#### [Aim of the task]
Write out, exactly as they appear, the lines between the one containing "happy to find the dress below with the" and the one containing "t she sold a", inclusive.

[Extracted data — start]

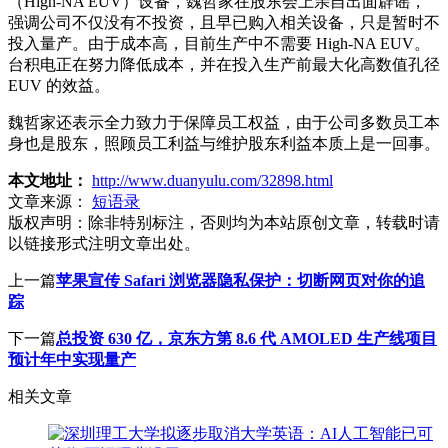
（High-NA EUV）设备，魏哲家在股东会上亲自出面辟谣，
强调公司不仅没有不投资，且早已购入相关设备，只是暂时不
投入量产。由于成本高，目前生产中不需要 High-NA EUV。
台积电正在努力降低成本，并在投入生产前最大化高数值孔径
EUV 的效益。
魏哲家还表示全力致力于保障员工权益，由于公司多数员工本
身也是股东，照顾员工利益与维护股东利益本质上是一回事。
本文地址：
http://www.duanyulu.com/32898.html
文章来源：
短语录
版权声明：
除非特别标注，否则均为本站原创文章，转载时请
以链接形式注明文章出处。
上一篇
苹果宣传 Safari 浏览器隐私保护：切断网页对你的追
踪
下一篇
总投资 630 亿，京东方第 8.6 代 AMOLED 生产线项目
预计年中实现量产
相关文章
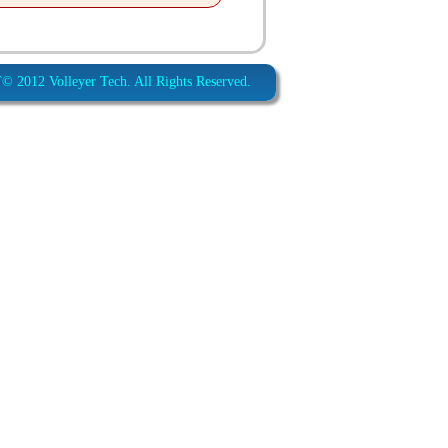
012 Volleyer Tech. All Rights Reserved.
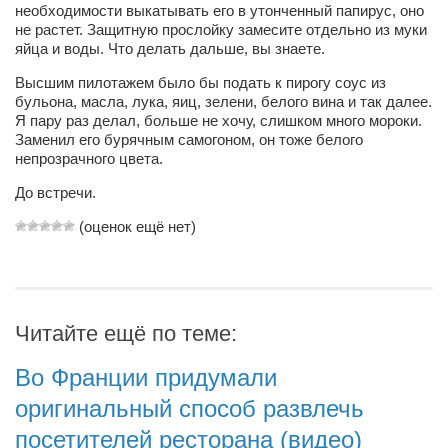
необходимости выкатывать его в утонченный папирус, оно
не растет. Защитную прослойку замесите отдельно из муки
яйца и воды. Что делать дальше, вы знаете.
Высшим пилотажем было бы подать к пирогу соус из
бульона, масла, лука, яиц, зелени, белого вина и так далее.
Я пару раз делал, больше не хочу, слишком много мороки.
Заменил его бурячным самогоном, он тоже белого
непрозрачного цвета.
До встречи.
(оценок ещё нет)
Читайте ещё по теме:
Во Франции придумали
оригинальный способ развлечь
посетителей ресторана (видео)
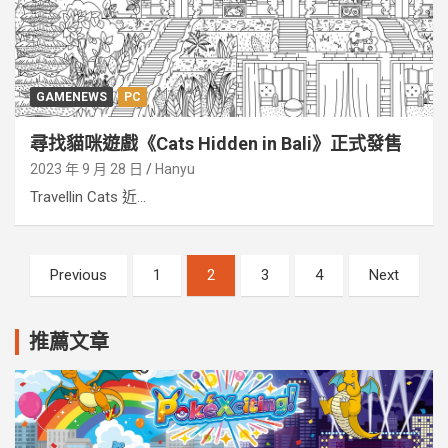
GAMENEWS
PC
尋找貓咪遊戲《Cats Hidden in Bali》正式發售
2023 年 9 月 28 日
Hanyu
Travellin Cats 近...
文
Previous
1
2
3
4
Next
章
分
推薦文章
頁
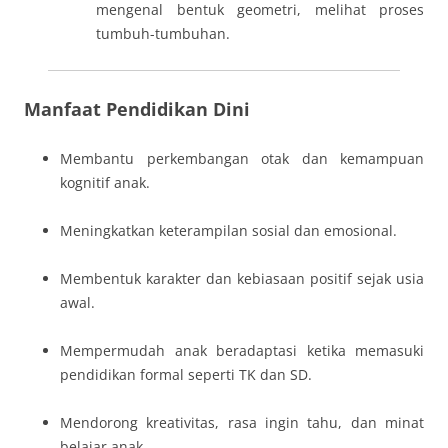
mengenal bentuk geometri, melihat proses
tumbuh-tumbuhan.
Manfaat Pendidikan Dini
Membantu perkembangan otak dan kemampuan
kognitif anak.
Meningkatkan keterampilan sosial dan emosional.
Membentuk karakter dan kebiasaan positif sejak usia
awal.
Mempermudah anak beradaptasi ketika memasuki
pendidikan formal seperti TK dan SD.
Mendorong kreativitas, rasa ingin tahu, dan minat
belajar anak.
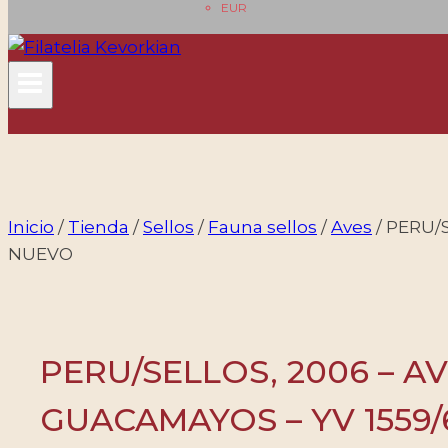
EUR
Inicio
/
Tienda
/
Sellos
/
Fauna sellos
/
Aves
/
PERU/S
NUEVO
PERU/SELLOS, 2006 – AV
GUACAMAYOS – YV 1559/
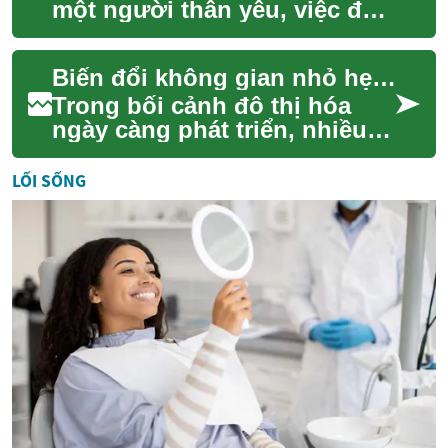
một người thân yêu, việc đưa
ra các quyết định về an táng
có thể là một thử thách đầy
Biến đổi không gian nhỏ hẹp thành nơi lý tưởng
cả...
Trong bối cảnh đô thị hóa
ngày càng phát triển, nhiều
người dân đang tìm kiếm các
giải pháp sáng tạo để tối ưu
LỐI SỐNG
hóa kh...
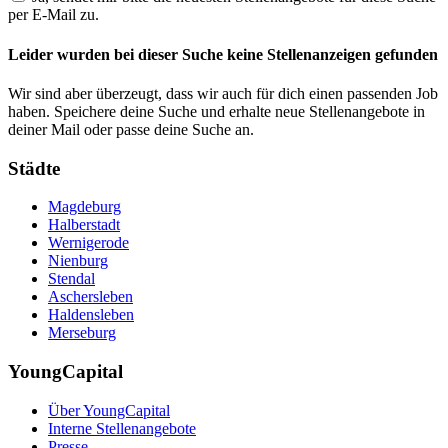
per E-Mail zu.
Leider wurden bei dieser Suche keine Stellenanzeigen gefunden
Wir sind aber überzeugt, dass wir auch für dich einen passenden Job
haben. Speichere deine Suche und erhalte neue Stellenangebote in
deiner Mail oder passe deine Suche an.
Städte
Magdeburg
Halberstadt
Wernigerode
Nienburg
Stendal
Aschersleben
Haldensleben
Merseburg
YoungCapital
Über YoungCapital
Interne Stellenangebote
Presse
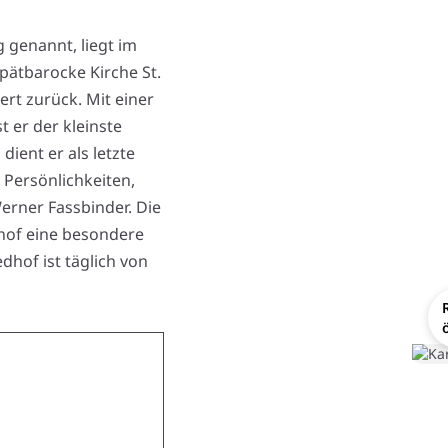
 genannt, liegt im
ätbarocke Kirche St.
ert zurück. Mit einer
t er der kleinste
dient er als letzte
 Persönlichkeiten,
Werner Fassbinder. Die
dhof eine besondere
dhof ist täglich von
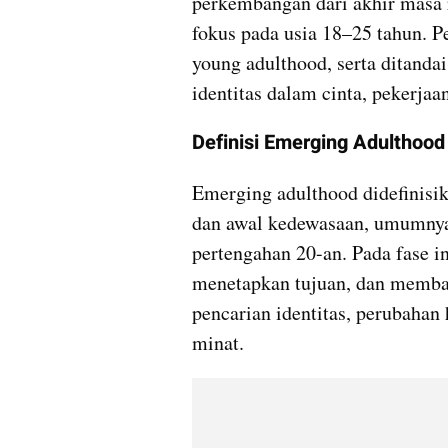
perkembangan dari akhir masa 
fokus pada usia 18–25 tahun. P
young adulthood, serta ditandai
identitas dalam cinta, pekerja
Definisi Emerging Adulthood
Emerging adulthood didefinisika
dan awal kedewasaan, umumnya 
pertengahan 20-an. Pada fase ini,
menetapkan tujuan, dan memban
pencarian identitas, perubahan 
minat.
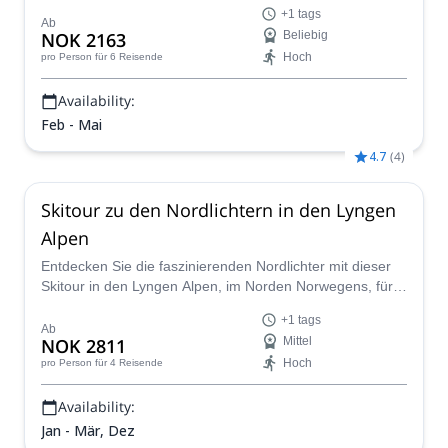
mehr Tagen mit dem IFMGA-zertifizierten Guide Marius.
+1 tags
Genießen Sie unglaubliche Abfahrten bis hinunter zur
Ab
NOK 2163
Beliebig
Küstenlinie!
Hoch
pro Person
für 6 Reisende
Availability:
Feb - Mai
4.7
(
4
)
Skitour zu den Nordlichtern in den Lyngen
Alpen
Entdecken Sie die faszinierenden Nordlichter mit dieser
Skitour in den Lyngen Alpen, im Norden Norwegens, für 1
oder mehr Tage, zusammen mit dem angehenden
+1 tags
IFMGA-Bergführer Fredrik.
Ab
NOK 2811
Mittel
Hoch
pro Person
für 4 Reisende
Availability:
Jan - Mär, Dez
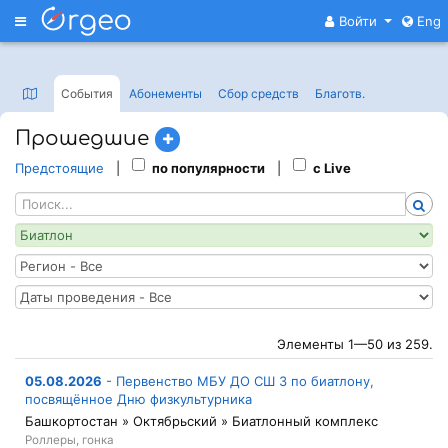
Меню
Войти
Eng
События
Абонементы
Сбор средств
Благотв
.
Прошедшие
Предстоящие
|
по популярности
|
с Live
Элементы 1—50 из 259.
05.08.2026
-
Первенство МБУ ДО СШ 3 по биатлону,
посвящённое Дню физкультурника
Башкортостан » Октябрьский » Биатлонный комплекс
Роллеры, гонка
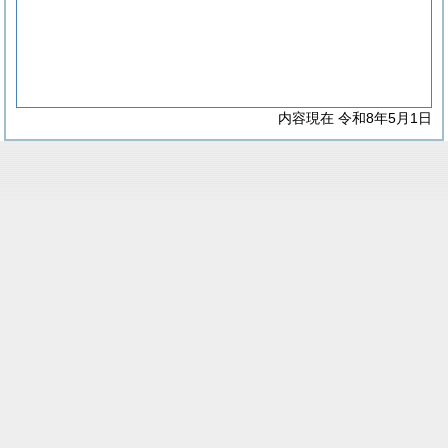
内容現在 令和8年5月1日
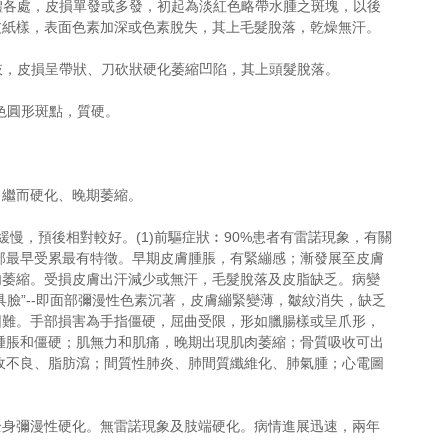
身體各處，皮損單發或多發，初起為淡紅色略帶水腫之斑塊，以後
皮紙樣，表面色素加深或色素脫失，其上毛髮脫落，乾燥無汗。
四肢，皮損呈帶狀、刀砍狀硬化萎縮凹陷，其上頭髮脫落。
色圓形斑點，質硬。
、繼而硬化、晚期萎縮。
程較緩慢，預後相對較好。(1)前驅症狀︰90%患者有雷諾現象，有關
面部最早受累最有特徵。早期皮膚腫脹，有緊繃感；漸發展至皮膚
肉萎縮。受損皮膚出汗減少或無汗，毛髮脫落及皮脂缺乏。病變
臉”--即面部彌漫性色素沉著，皮膚繃緊變薄，皺紋消失，缺乏
困難。手部損害為手指僵硬，屈曲受限，形如臘腸樣或呈爪形，
、腫脹和僵硬；肌無力和肌痛，晚期出現肌肉萎縮；骨質吸收可出
吸收不良、脂肪瀉；間質性肺炎、肺間質纖維化、肺氣腫；心電圖
始為全身彌漫性硬化。無雷諾現象及肢端硬化。病情進展迅速，兩年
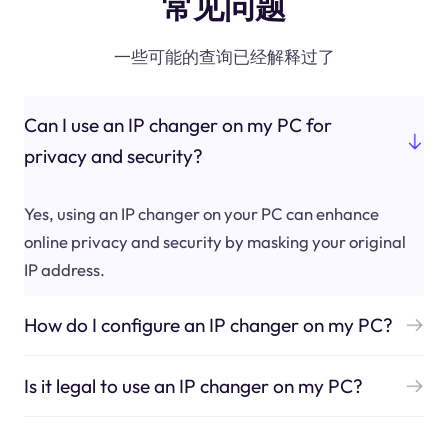
常见问题
一些可能的查询已经解释过了
Can I use an IP changer on my PC for
privacy and security?
Yes, using an IP changer on your PC can enhance
online privacy and security by masking your original
IP address.
How do I configure an IP changer on my PC?
Is it legal to use an IP changer on my PC?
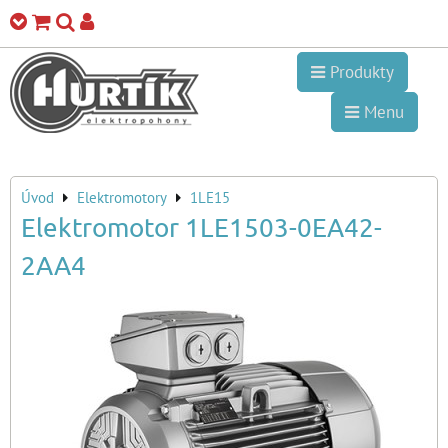
Produkty
Menu
Úvod
Elektromotory
1LE15
Elektromotor 1LE1503-0EA42-
2AA4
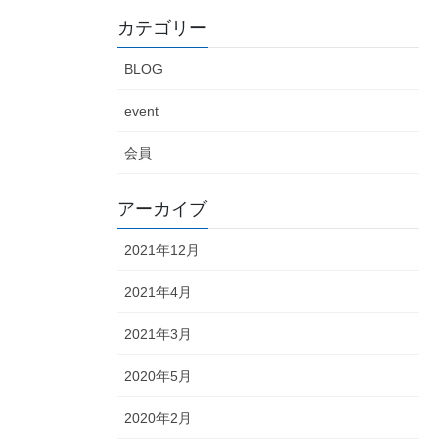
カテゴリー
BLOG
event
会員
アーカイブ
2021年12月
2021年4月
2021年3月
2020年5月
2020年2月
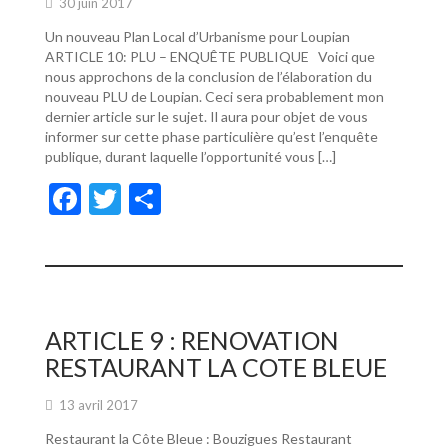
30 juin 2017
Un nouveau Plan Local d’Urbanisme pour Loupian
ARTICLE 10: PLU – ENQUÊTE PUBLIQUE Voici que
nous approchons de la conclusion de l’élaboration du
nouveau PLU de Loupian. Ceci sera probablement mon
dernier article sur le sujet. Il aura pour objet de vous
informer sur cette phase particulière qu’est l’enquête
publique, durant laquelle l’opportunité vous […]
F
T
P
ac
w
ar
e
itt
ta
b
er
g
o
er
ARTICLE 9 : RENOVATION
o
RESTAURANT LA COTE BLEUE
k
13 avril 2017
Restaurant la Côte Bleue : Bouzigues Restaurant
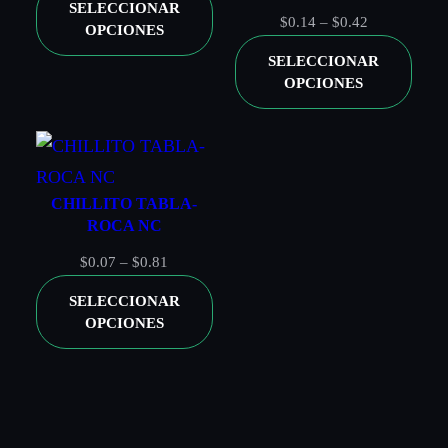
SELECCIONAR
precios:
Rango
$
0.14
–
$
0.42
OPCIONES
desde
de
SELECCIONAR
$0.10
precios:
OPCIONES
hasta
desde
$0.23
$0.14
hasta
NOMBRE
*
$0.42
CHILLITO TABLA-
ROCA NC
CORREO ELECTRÓNICO
*
Rango
$
0.07
–
$
0.81
de
SELECCIONAR
precios:
Guardar mi nombre, correo electrónico y sitio web en este
OPCIONES
navegador para la próxima vez que haga un comentario.
desde
$0.07
hasta
$0.81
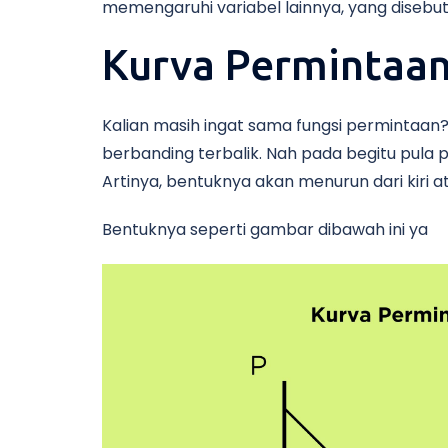
memengaruhi variabel lainnya, yang disebu
Kurva Permintaa
Kalian masih ingat sama fungsi permintaan
berbanding terbalik. Nah pada begitu pula
Artinya, bentuknya akan menurun dari kiri 
Bentuknya seperti gambar dibawah ini ya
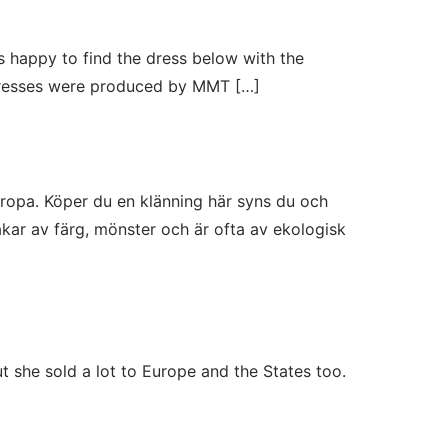
 happy to find the dress below with the
 dresses were produced by MMT […]
uropa. Köper du en klänning här syns du och
kar av färg, mönster och är ofta av ekologisk
t she sold a lot to Europe and the States too.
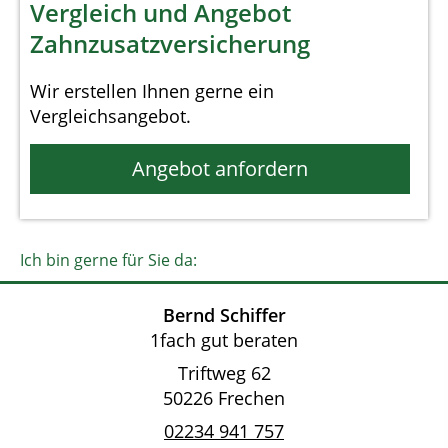
Vergleich und Angebot
Zahnzusatzversicherung
Wir erstellen Ihnen gerne ein
Vergleichsangebot.
Angebot anfordern
Ich bin gerne für Sie da:
Bernd Schiffer
1fach gut beraten
Triftweg 62
50226 Frechen
02234 941 757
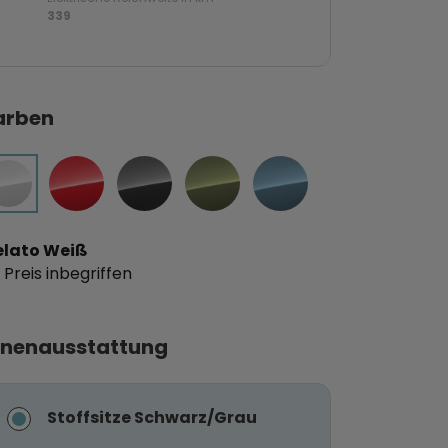
339
arben
elato Weiß
 Preis inbegriffen
nnenausstattung
Stoffsitze Schwarz/Grau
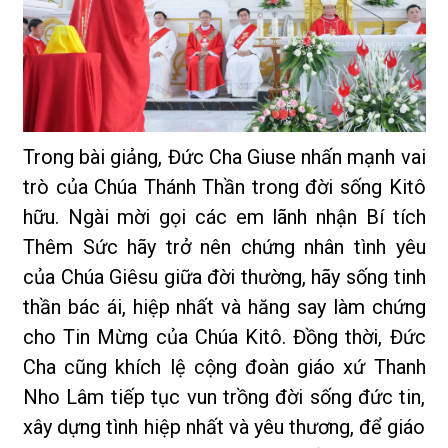
Trong bài giảng, Đức Cha Giuse nhấn mạnh vai
trò của Chúa Thánh Thần trong đời sống Kitô
hữu. Ngài mời gọi các em lãnh nhận Bí tích
Thêm Sức hãy trở nên chứng nhân tình yêu
của Chúa Giêsu giữa đời thường, hãy sống tinh
thần bác ái, hiệp nhất và hăng say làm chứng
cho Tin Mừng của Chúa Kitô. Đồng thời, Đức
Cha cũng khích lệ cộng đoàn giáo xứ Thanh
Nho Lâm tiếp tục vun trồng đời sống đức tin,
xây dựng tình hiệp nhất và yêu thương, để giáo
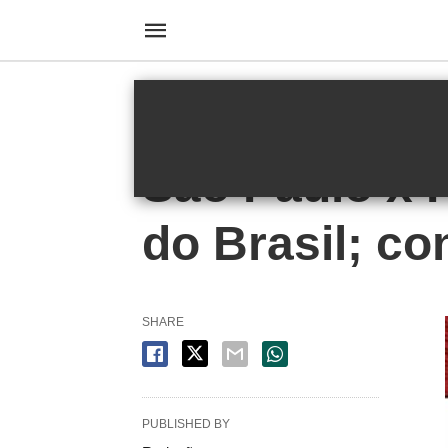
HOMEPAGE
FUTEBOL
Futebol
São Paulo x 
do Brasil; co
SHARE
PUBLISHED BY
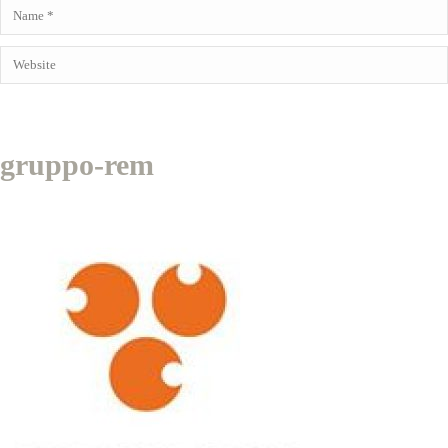
gruppo-rem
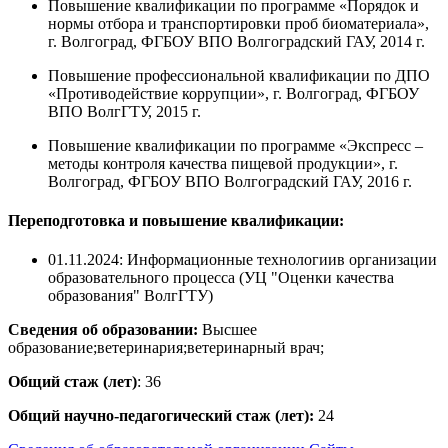
Повышение квалификации по программе «Порядок и
нормы отбора и транспортировки проб биоматериала»,
г. Волгоград, ФГБОУ ВПО Волгоградский ГАУ, 2014 г.
Повышение профессиональной квалификации по ДПО
«Противодействие коррупции», г. Волгоград, ФГБОУ
ВПО ВолгГТУ, 2015 г.
Повышение квалификации по программе «Экспресс –
методы контроля качества пищевой продукции», г.
Волгоград, ФГБОУ ВПО Волгоградский ГАУ, 2016 г.
Переподготовка и повышение квалификации:
01.11.2024: Информационные технологиив организации
образовательного процесса (УЦ "Оценки качества
образования" ВолгГТУ)
Сведения об образовании:
Высшее
образование;ветеринария;ветеринарный врач;
Общий стаж (лет)
: 36
Общий научно-педагогический стаж (лет):
24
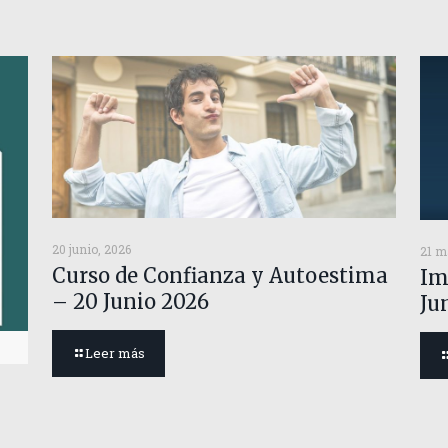
20 junio, 2026
21 m
Curso de Confianza y Autoestima
Im
– 20 Junio 2026
Ju
Leer más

[Extracted data — finish]

#### [Expected output]
 happy to find the dress below with the
 dresses were produced by MMT […]
uropa. Köper du en klänning här syns du och
kar av färg, mönster och är ofta av ekologisk
t she sold a lot to Europe and the States too.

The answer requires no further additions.